Non solo per le sei date, quelle fino a capodanno, aggiunte a grande richiesta del pubblico: e nemmeno per la serata di San Silvestro, che i più fortunati, e i più appassionati, passeranno a ridere insieme al comico capitolino.

Quella di Brignano è infatti la performance più vista della seconda metà del 2012, lo dicono le statistiche della Siae; un’esibizione da sold out perché completa.
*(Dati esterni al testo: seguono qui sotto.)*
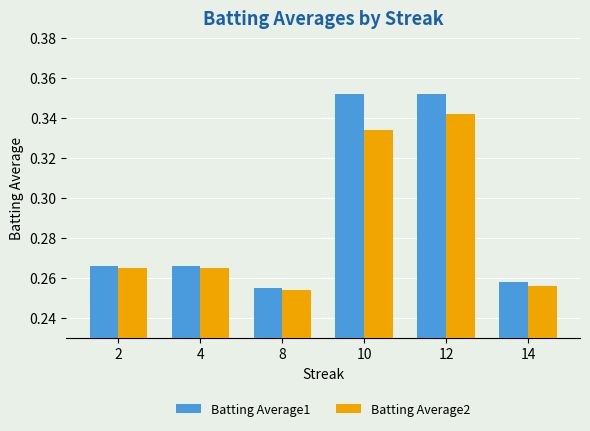

Rank the series by their maximum value, from highest to lowest.

Batting Average1, Batting Average2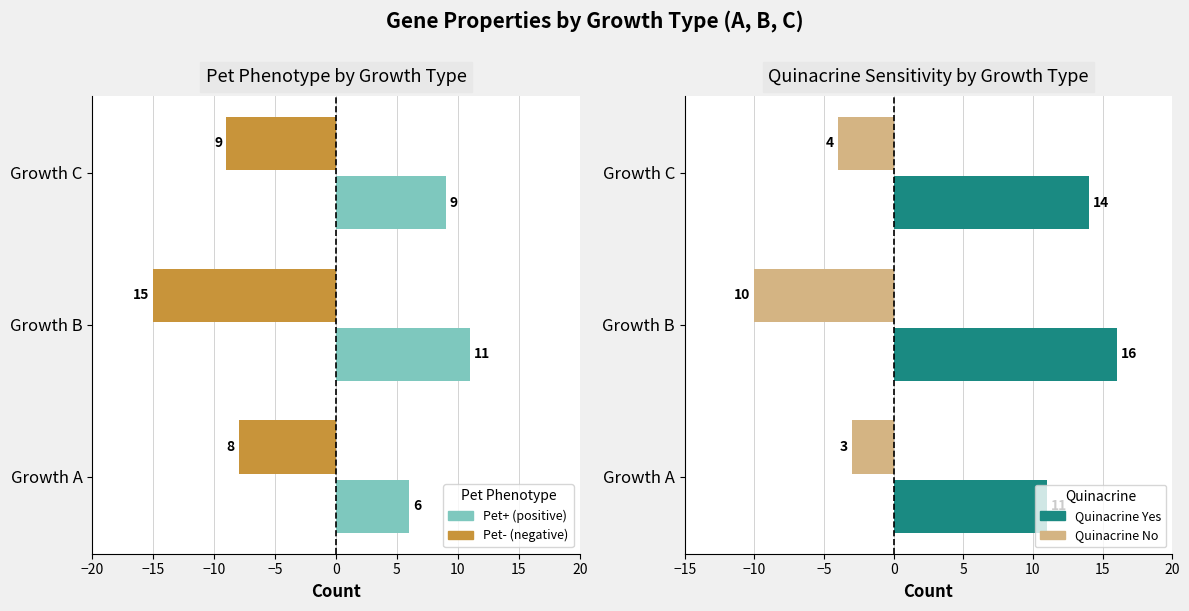

What is the approximate value of Pet+ (positive) at Growth B?

11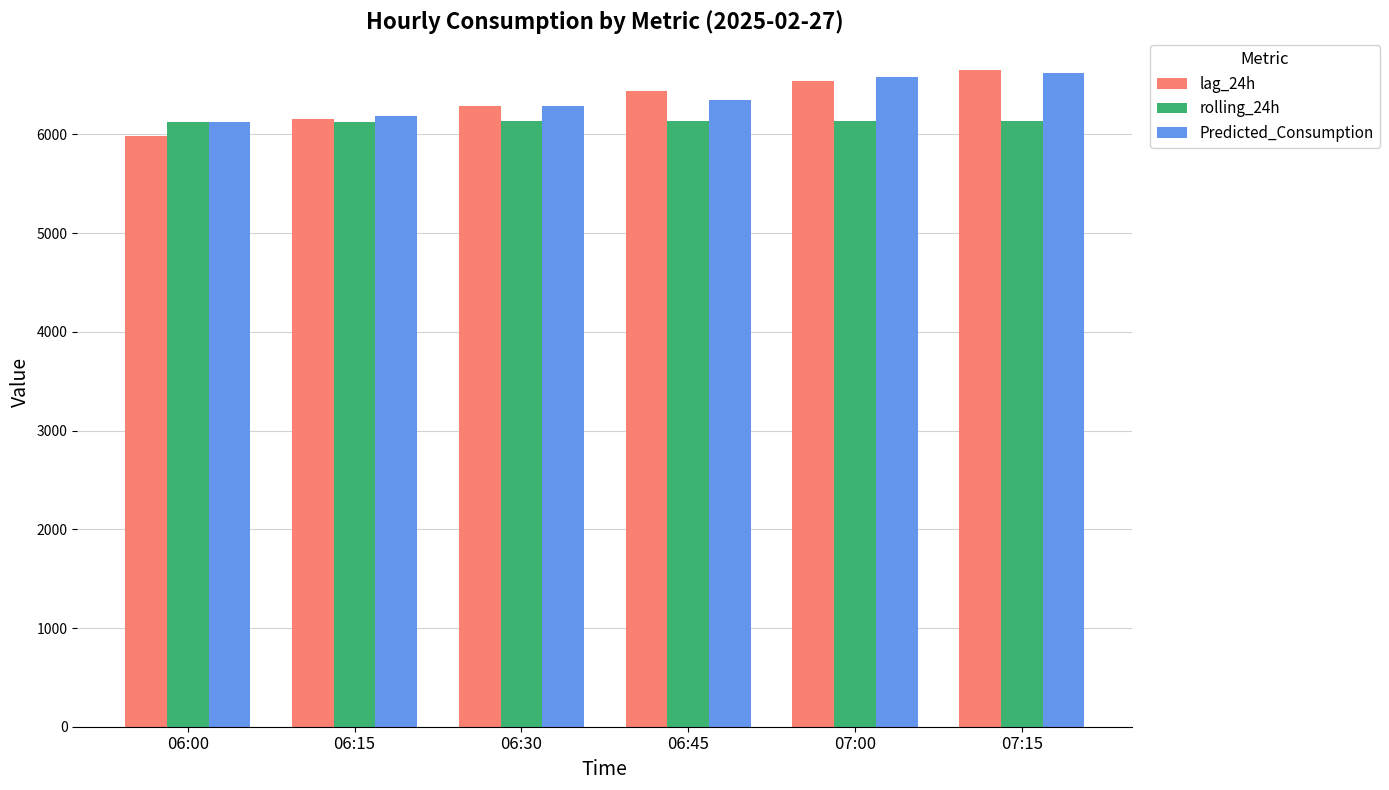

What is the approximate value of lag_24h at 07:00?

6547.0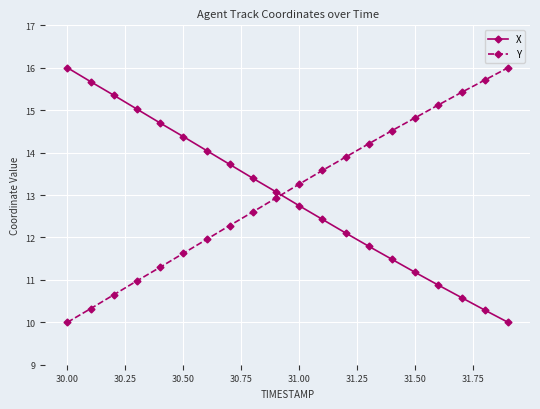

True or false: X has more than 0 points higher than both neighbors.

False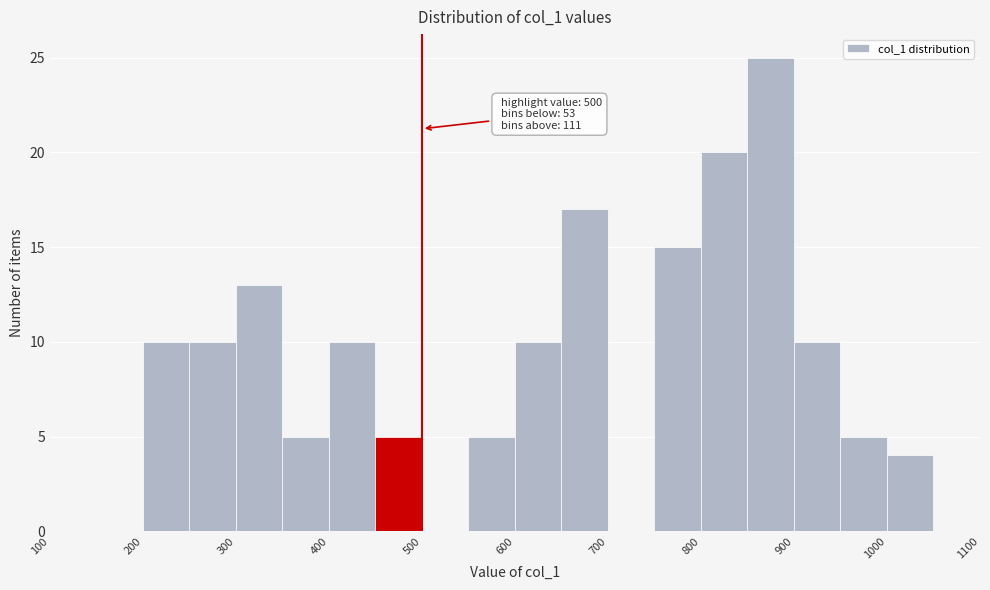

Which range on the x-axis has the tallest bar?

850 to 900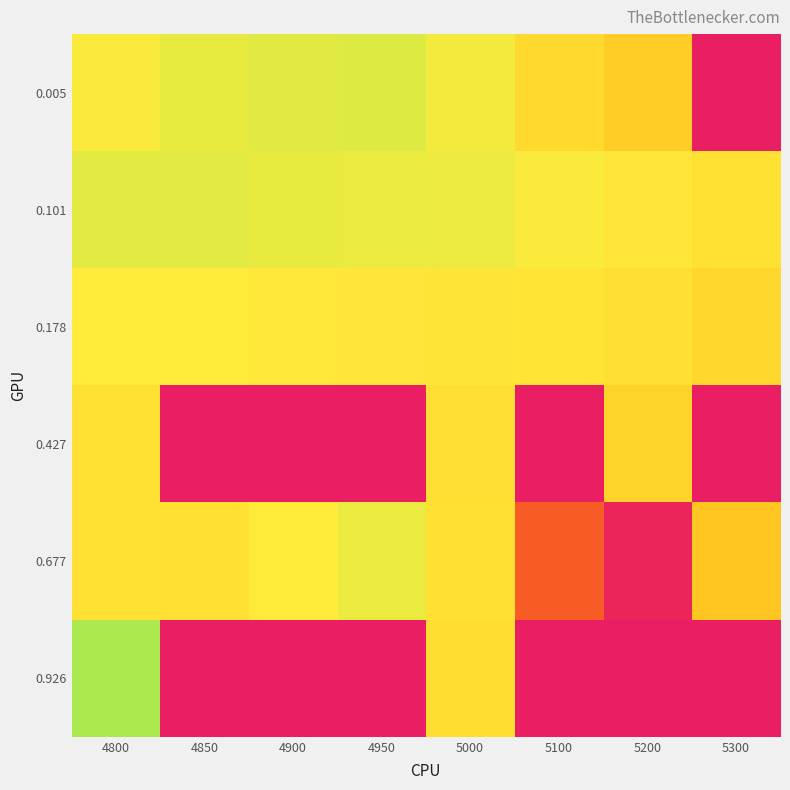

What is the difference between the highest and lowest values at 5200?

0.7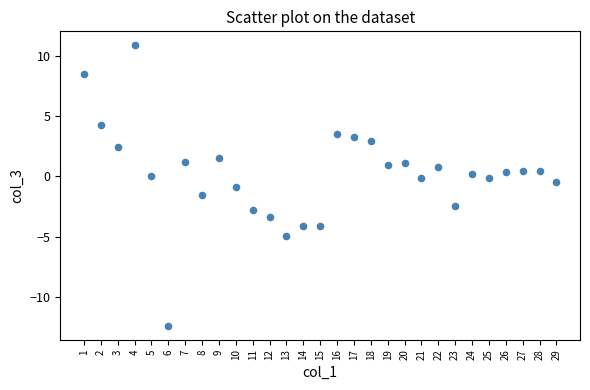

What is the range of X values (max minus min)?

28.0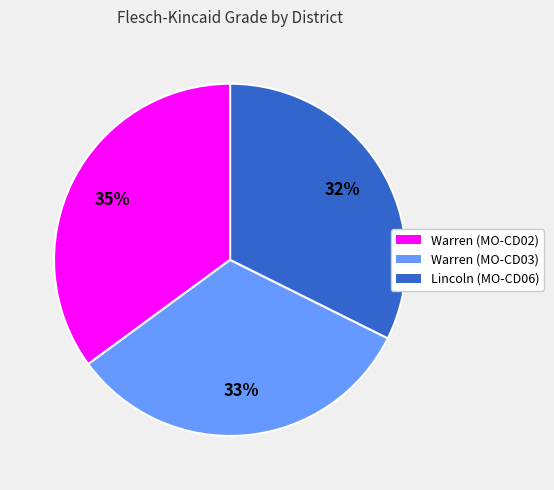

Between Warren (MO-CD02) and Lincoln (MO-CD06), which is larger?

Warren (MO-CD02)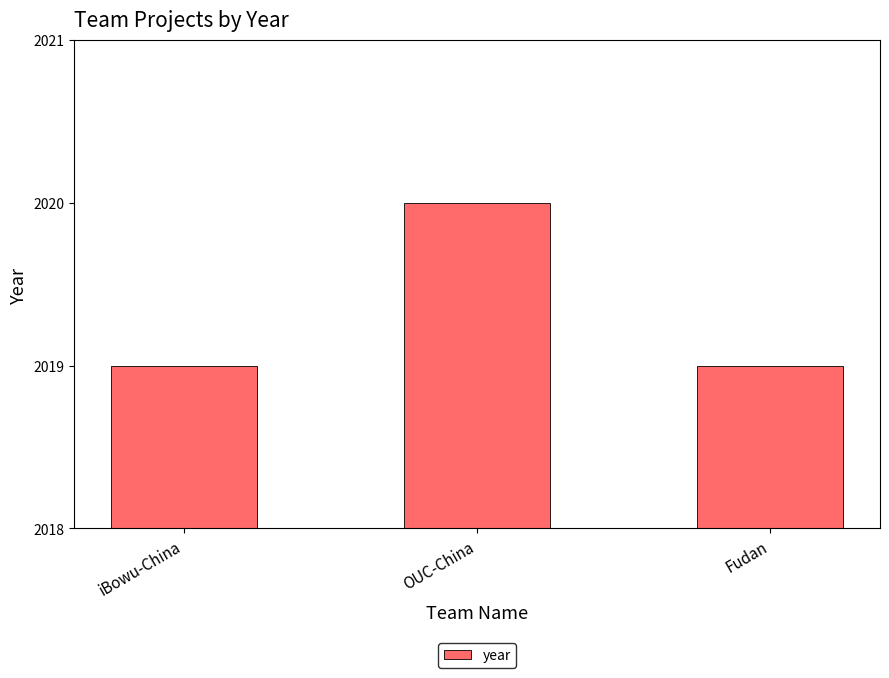

How many bars are there in total?

3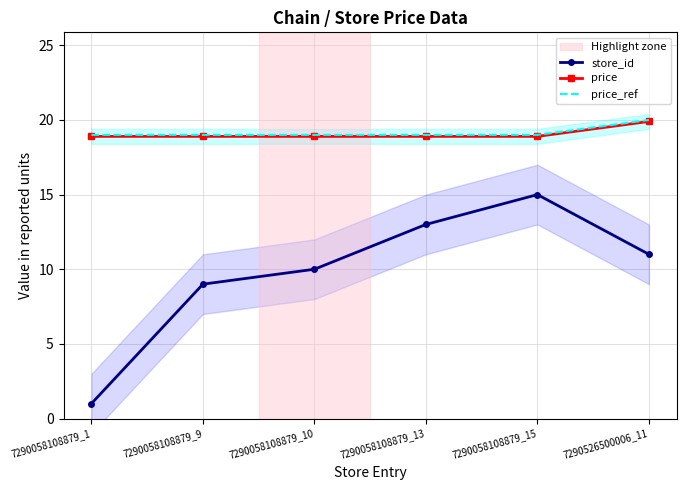

What is the maximum value for price?

19.9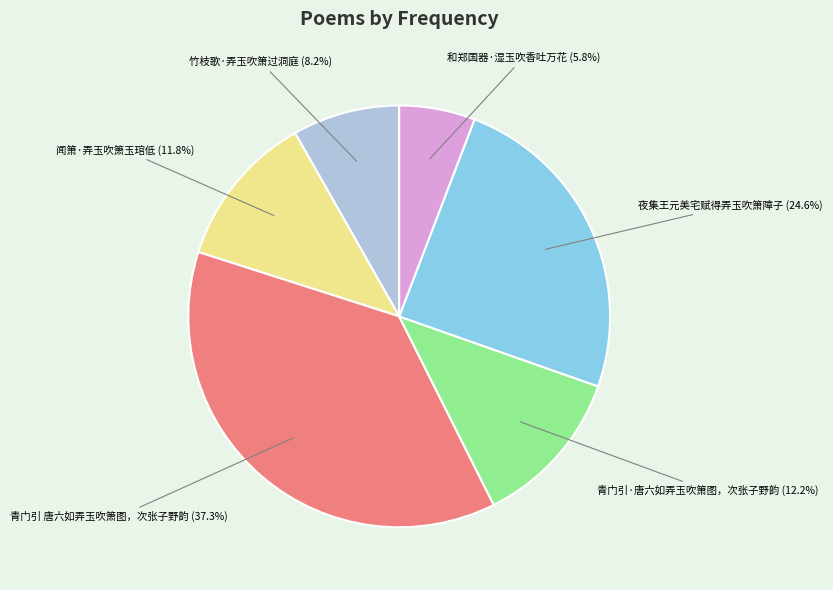

The 竹枝歌·弄玉吹箫过洞庭 slice represents 1% of the pie. True or false?

False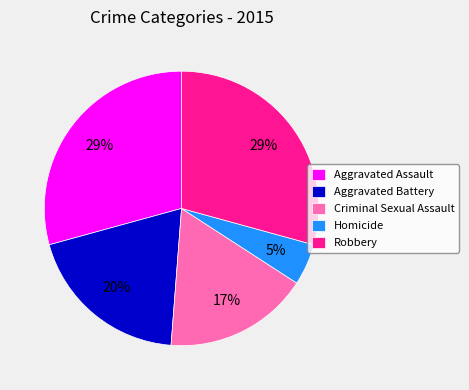

To the nearest percent, what is the difference between the Robbery and Homicide slice percentages?

24%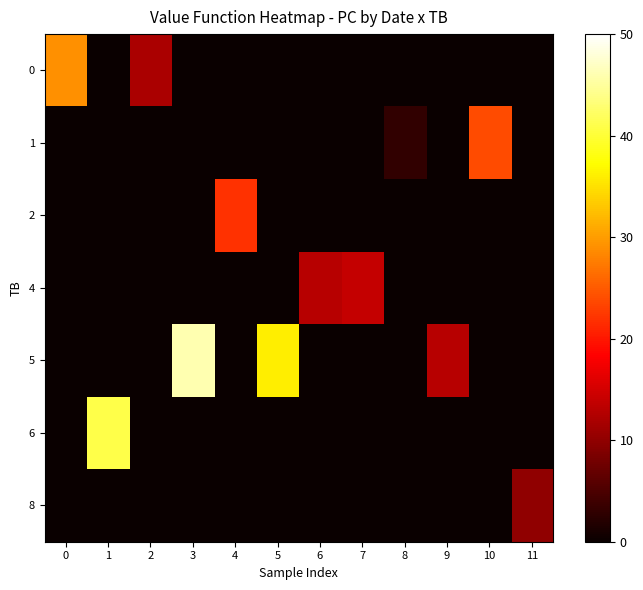

Which label corresponds to the largest value in the chart?

3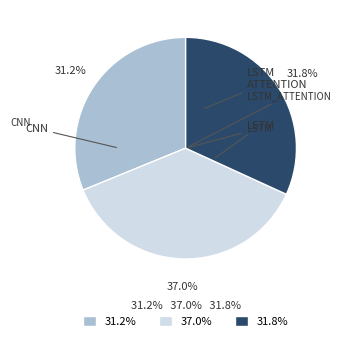

Is there any slice that represents more than half of the pie?

No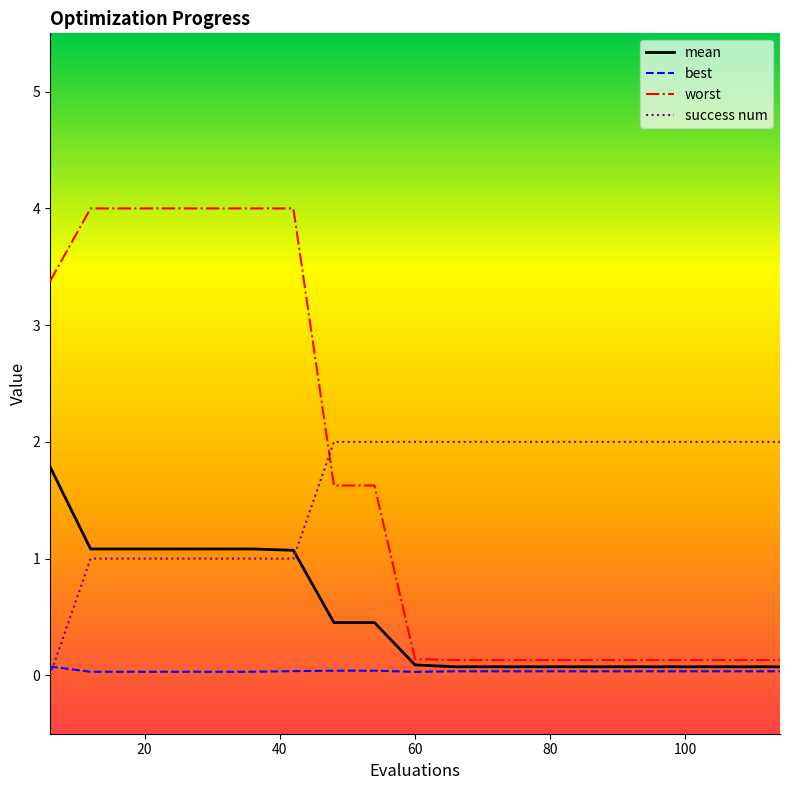

True or false: worst and success num cross at least once.

True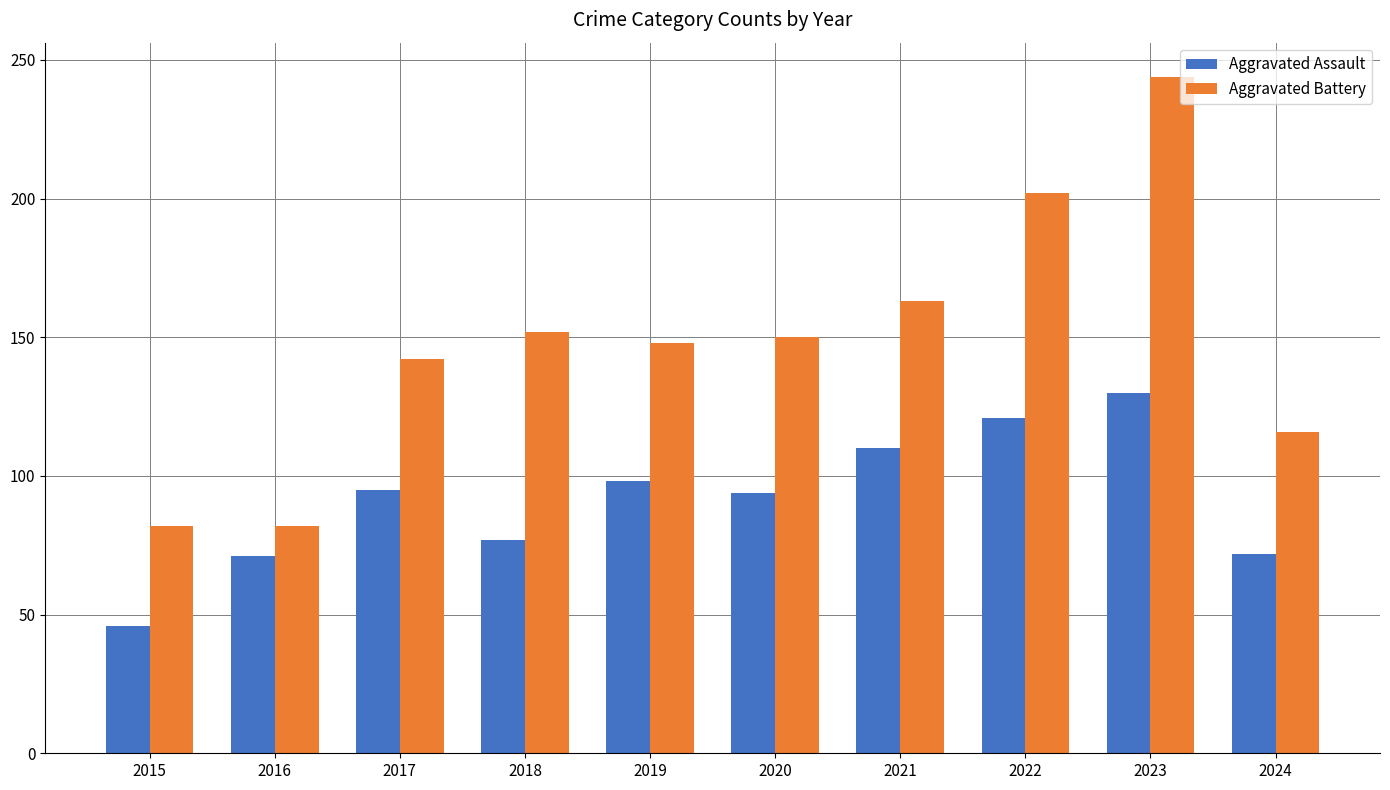

Which series has the largest range (max minus min)?

Aggravated Battery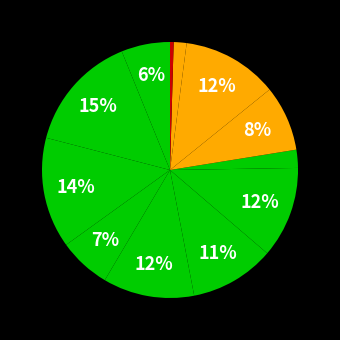

Count the number of slices in the pie.

12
Sul palco c’è tutto: le risate, naturalmente, ma anche le canzoni, la musica e il ballo (con il grande coreografo americano Bill Goodson a curarne le coreografie); e poi i ricordi d’infanzia, quelli della giovinezza, gli aneddoti di una vita “da vero romano” nei quali ogni spettatore sa rivedersi, se non addirittura riconoscersi.

Brignano scherza su se stesso e quindi può farlo su ognuno di noi; mette alla berlina i vizi privati e le pubbliche virtù della gente normale, quella che s’ncontra per strada, e per farlo non scende mai a patti con la volgarità. La sua è un’ironia schietta, spontanea, finanche ingenua, ma l’ingenuità è costruita con maestria e arte dall’attore cresciuto professionalmente con Monsieur Gigi Proietti. E allora ben vengano le accuse, ben venga puntare il dito contro questo o quell’altro tabù. Ben vengano perfino i sermoni, quelli fatti spesso – troppo? – durante la sua conduzione delle Iene su Italia Uno. Tutto è lecito se fatto con semplicità. Alla faccia di chi pensa che far ridere sia il mestiere più difficile.